Exercise brief: Carry on the Hive commit diff for the QueryResultsCache concurrency fixes, starting right after its final line.

You are viewing a plain text version of this content. The canonical link for it is here.
Posted to commits@hive.apache.org by jd...@apache.org on 2018/04/09 23:48:57 UTC

hive git commit: HIVE-19127: Concurrency fixes in QueryResultsCache (Jason Dere, reviewed by Deepak Jaiswal)

Repository: hive
Updated Branches:
  refs/heads/master 76b696c26 -> a1034102d


HIVE-19127: Concurrency fixes in QueryResultsCache (Jason Dere, reviewed by Deepak Jaiswal)


Project: http://git-wip-us.apache.org/repos/asf/hive/repo
Commit: http://git-wip-us.apache.org/repos/asf/hive/commit/a1034102
Tree: http://git-wip-us.apache.org/repos/asf/hive/tree/a1034102
Diff: http://git-wip-us.apache.org/repos/asf/hive/diff/a1034102

Branch: refs/heads/master
Commit: a1034102d3580922f6c8f9d186272280d6917802
Parents: 76b696c
Author: Jason Dere <jd...@hortonworks.com>
Authored: Mon Apr 9 16:48:23 2018 -0700
Committer: Jason Dere <jd...@hortonworks.com>
Committed: Mon Apr 9 16:48:23 2018 -0700

----------------------------------------------------------------------
 .../ql/cache/results/QueryResultsCache.java     | 112 +++++++++++--------
 1 file changed, 68 insertions(+), 44 deletions(-)
----------------------------------------------------------------------


http://git-wip-us.apache.org/repos/asf/hive/blob/a1034102/ql/src/java/org/apache/hadoop/hive/ql/cache/results/QueryResultsCache.java
----------------------------------------------------------------------
diff --git a/ql/src/java/org/apache/hadoop/hive/ql/cache/results/QueryResultsCache.java b/ql/src/java/org/apache/hadoop/hive/ql/cache/results/QueryResultsCache.java
index ac5ae57..b1a3646 100644
--- a/ql/src/java/org/apache/hadoop/hive/ql/cache/results/QueryResultsCache.java
+++ b/ql/src/java/org/apache/hadoop/hive/ql/cache/results/QueryResultsCache.java
@@ -502,32 +502,39 @@ public final class QueryResultsCache {
         return false;
       }
 
-      if (requiresMove) {
-        // Move the query results to the query cache directory.

Information provided:

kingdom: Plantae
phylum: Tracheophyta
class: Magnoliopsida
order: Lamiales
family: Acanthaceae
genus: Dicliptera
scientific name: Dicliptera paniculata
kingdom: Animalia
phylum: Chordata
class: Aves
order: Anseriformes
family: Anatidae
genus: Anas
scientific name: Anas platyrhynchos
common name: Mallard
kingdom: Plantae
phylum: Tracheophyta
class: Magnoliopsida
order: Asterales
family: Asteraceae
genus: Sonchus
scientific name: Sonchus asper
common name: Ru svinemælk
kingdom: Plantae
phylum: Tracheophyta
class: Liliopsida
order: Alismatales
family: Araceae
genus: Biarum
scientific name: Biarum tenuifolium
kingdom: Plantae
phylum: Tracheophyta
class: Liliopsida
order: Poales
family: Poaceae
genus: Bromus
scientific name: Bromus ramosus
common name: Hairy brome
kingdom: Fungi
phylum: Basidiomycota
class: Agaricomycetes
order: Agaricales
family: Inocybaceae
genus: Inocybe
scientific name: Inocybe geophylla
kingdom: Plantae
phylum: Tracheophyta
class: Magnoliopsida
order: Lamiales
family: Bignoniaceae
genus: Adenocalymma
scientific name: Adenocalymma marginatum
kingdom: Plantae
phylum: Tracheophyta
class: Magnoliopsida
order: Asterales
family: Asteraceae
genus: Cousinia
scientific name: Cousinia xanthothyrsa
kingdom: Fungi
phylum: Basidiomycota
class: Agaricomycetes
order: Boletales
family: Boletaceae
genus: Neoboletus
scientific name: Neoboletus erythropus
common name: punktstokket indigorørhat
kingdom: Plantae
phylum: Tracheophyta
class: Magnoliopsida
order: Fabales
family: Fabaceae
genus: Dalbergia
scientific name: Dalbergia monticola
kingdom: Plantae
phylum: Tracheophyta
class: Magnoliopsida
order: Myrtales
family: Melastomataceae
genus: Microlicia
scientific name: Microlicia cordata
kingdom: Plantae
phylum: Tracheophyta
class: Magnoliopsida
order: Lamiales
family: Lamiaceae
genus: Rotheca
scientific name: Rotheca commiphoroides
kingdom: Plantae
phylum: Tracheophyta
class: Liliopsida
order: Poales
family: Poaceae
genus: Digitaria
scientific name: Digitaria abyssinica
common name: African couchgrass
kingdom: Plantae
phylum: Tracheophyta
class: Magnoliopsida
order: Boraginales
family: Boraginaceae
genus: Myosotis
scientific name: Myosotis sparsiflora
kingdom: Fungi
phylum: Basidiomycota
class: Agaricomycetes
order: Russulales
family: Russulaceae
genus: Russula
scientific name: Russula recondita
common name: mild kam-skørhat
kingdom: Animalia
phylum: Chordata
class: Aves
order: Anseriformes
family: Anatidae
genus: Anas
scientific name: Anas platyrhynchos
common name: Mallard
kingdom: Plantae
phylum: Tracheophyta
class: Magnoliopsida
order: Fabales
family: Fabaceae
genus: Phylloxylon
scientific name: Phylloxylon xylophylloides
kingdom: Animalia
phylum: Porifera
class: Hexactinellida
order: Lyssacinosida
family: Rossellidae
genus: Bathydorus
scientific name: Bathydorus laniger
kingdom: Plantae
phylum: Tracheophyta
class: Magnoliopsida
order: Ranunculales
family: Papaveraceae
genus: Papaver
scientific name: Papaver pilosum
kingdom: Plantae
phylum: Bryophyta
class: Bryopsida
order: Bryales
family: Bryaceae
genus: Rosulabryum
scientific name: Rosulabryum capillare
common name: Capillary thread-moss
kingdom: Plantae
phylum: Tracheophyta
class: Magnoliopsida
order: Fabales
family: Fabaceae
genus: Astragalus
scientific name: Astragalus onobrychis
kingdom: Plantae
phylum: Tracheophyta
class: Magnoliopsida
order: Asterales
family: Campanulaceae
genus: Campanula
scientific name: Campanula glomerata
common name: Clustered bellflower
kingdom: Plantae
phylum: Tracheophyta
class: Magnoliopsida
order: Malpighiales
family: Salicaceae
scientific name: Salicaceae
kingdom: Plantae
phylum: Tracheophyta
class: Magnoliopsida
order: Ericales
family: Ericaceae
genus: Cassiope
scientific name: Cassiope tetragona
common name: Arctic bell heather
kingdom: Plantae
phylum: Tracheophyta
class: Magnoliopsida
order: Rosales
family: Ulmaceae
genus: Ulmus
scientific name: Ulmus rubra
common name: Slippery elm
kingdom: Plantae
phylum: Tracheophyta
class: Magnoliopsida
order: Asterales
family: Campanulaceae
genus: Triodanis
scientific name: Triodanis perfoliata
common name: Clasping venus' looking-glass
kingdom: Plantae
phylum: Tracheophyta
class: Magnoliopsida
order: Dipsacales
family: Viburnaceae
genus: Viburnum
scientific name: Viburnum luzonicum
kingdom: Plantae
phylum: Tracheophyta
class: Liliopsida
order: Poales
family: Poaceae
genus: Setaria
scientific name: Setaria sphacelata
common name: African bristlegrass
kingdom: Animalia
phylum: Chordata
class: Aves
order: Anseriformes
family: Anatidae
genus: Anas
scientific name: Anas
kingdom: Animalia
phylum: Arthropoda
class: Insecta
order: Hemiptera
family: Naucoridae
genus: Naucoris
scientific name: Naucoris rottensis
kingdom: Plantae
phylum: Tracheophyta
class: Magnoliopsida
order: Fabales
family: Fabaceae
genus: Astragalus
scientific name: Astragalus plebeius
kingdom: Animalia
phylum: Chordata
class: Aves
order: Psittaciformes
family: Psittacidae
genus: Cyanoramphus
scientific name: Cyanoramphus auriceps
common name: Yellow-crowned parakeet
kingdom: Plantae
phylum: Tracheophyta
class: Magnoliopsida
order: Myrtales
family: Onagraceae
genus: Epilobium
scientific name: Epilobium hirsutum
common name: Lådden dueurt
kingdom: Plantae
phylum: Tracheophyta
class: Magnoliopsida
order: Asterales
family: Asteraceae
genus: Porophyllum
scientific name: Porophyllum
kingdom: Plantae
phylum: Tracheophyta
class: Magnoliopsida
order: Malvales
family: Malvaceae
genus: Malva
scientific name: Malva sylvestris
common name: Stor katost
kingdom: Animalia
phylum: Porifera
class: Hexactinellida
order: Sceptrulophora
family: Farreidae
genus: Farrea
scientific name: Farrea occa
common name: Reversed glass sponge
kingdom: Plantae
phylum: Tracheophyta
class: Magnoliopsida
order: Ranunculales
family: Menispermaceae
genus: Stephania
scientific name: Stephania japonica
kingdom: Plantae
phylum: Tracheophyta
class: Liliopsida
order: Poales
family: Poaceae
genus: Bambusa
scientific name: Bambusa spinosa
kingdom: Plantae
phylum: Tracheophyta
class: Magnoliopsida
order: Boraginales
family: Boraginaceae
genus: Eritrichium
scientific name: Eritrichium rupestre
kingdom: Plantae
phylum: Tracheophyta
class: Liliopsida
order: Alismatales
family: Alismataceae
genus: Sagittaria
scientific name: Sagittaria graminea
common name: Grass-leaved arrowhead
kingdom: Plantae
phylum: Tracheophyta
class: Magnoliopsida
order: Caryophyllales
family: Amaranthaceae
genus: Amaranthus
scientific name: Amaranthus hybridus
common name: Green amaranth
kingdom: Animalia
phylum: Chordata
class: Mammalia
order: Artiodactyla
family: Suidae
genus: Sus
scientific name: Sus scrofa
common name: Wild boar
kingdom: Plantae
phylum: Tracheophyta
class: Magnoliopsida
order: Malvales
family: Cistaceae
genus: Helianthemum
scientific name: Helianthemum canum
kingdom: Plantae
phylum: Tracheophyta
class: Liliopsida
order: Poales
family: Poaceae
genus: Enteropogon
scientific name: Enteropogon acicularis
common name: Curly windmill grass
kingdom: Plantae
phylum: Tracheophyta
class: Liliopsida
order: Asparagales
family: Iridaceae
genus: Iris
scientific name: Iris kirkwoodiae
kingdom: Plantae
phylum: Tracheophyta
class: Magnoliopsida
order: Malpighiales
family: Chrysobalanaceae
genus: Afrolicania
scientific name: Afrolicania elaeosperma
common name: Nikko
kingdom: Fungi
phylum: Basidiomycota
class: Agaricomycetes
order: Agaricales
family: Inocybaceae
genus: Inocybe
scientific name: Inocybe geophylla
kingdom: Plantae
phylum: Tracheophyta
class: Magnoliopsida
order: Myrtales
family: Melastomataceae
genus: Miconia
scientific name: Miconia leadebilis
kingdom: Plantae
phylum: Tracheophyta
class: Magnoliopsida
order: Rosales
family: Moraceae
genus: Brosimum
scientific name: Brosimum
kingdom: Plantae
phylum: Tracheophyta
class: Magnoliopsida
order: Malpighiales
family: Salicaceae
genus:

Reply:
-        cachedResultsPath = moveResultsToCacheDirectory(queryResultsPath);
-        dataDirMoved = true;
-      }
-      LOG.info("Moved query results from {} to {} (size {}) for query '{}'",
-          queryResultsPath, cachedResultsPath, resultSize, queryText);
-
-      // Create a new FetchWork to reference the new cache location.
-      FetchWork fetchWorkForCache =
-          new FetchWork(cachedResultsPath, fetchWork.getTblDesc(), fetchWork.getLimit());
-      fetchWorkForCache.setCachedResult(true);
-      cacheEntry.fetchWork = fetchWorkForCache;
-      cacheEntry.cachedResultsPath = cachedResultsPath;
-      cacheEntry.size = resultSize;
-      this.cacheSize += resultSize;
-      cacheEntry.createTime = System.currentTimeMillis();
-
-      cacheEntry.setStatus(CacheEntryStatus.VALID);
-      // Mark this entry as being in use. Caller will need to release later.
-      cacheEntry.addReader();
-
-      scheduleEntryInvalidation(cacheEntry);
-
-      // Notify any queries waiting on this cacheEntry to become valid.
+      // Synchronize on the cache entry so that no one else can invalidate this entry
+      // while we are in the process of setting it to valid.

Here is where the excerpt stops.